## Exercise
Find the line that contains "53 Medicare and", then repeat it and each line after it to the end of the records, exactly.

[Saved data entries]
.....

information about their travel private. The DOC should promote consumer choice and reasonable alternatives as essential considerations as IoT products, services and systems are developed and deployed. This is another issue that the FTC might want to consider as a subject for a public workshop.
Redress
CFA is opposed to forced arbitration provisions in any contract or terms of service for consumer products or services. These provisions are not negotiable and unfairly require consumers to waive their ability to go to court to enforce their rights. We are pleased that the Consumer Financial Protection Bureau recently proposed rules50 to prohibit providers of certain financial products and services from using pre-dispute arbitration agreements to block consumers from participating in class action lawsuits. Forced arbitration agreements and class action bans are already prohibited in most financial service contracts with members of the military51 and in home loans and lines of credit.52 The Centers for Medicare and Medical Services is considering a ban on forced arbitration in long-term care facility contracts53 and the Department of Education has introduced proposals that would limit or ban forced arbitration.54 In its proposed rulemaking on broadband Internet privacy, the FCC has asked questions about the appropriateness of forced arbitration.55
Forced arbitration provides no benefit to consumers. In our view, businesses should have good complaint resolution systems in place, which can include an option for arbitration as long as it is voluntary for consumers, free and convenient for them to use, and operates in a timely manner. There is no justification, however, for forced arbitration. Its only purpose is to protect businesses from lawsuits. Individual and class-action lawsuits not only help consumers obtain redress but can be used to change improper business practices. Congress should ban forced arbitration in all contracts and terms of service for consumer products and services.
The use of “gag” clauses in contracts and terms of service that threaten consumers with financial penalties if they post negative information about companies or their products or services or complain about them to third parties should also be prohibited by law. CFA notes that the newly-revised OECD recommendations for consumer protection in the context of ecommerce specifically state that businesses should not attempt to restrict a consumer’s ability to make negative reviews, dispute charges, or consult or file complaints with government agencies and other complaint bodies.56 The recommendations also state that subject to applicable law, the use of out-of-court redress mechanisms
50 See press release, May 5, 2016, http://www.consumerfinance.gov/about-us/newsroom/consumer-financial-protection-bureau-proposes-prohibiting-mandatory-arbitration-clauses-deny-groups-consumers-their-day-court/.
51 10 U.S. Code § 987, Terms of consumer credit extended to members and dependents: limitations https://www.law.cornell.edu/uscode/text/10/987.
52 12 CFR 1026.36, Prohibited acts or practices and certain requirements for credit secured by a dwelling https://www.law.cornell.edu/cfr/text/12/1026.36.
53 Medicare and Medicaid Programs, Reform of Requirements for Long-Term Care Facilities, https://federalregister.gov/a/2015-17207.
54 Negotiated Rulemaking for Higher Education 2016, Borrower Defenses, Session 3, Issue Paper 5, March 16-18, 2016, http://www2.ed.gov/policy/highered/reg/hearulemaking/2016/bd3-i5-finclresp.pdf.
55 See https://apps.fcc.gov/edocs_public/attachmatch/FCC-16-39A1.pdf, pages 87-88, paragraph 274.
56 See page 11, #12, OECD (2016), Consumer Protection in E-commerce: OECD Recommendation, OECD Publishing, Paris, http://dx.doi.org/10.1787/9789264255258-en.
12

.....

## Response to the exercise
53 Medicare and Medicaid Programs, Reform of Requirements for Long-Term Care Facilities, https://federalregister.gov/a/2015-17207.
54 Negotiated Rulemaking for Higher Education 2016, Borrower Defenses, Session 3, Issue Paper 5, March 16-18, 2016, http://www2.ed.gov/policy/highered/reg/hearulemaking/2016/bd3-i5-finclresp.pdf.
55 See https://apps.fcc.gov/edocs_public/attachmatch/FCC-16-39A1.pdf, pages 87-88, paragraph 274.
56 See page 11, #12, OECD (2016), Consumer Protection in E-commerce: OECD Recommendation, OECD Publishing, Paris, http://dx.doi.org/10.1787/9789264255258-en.
12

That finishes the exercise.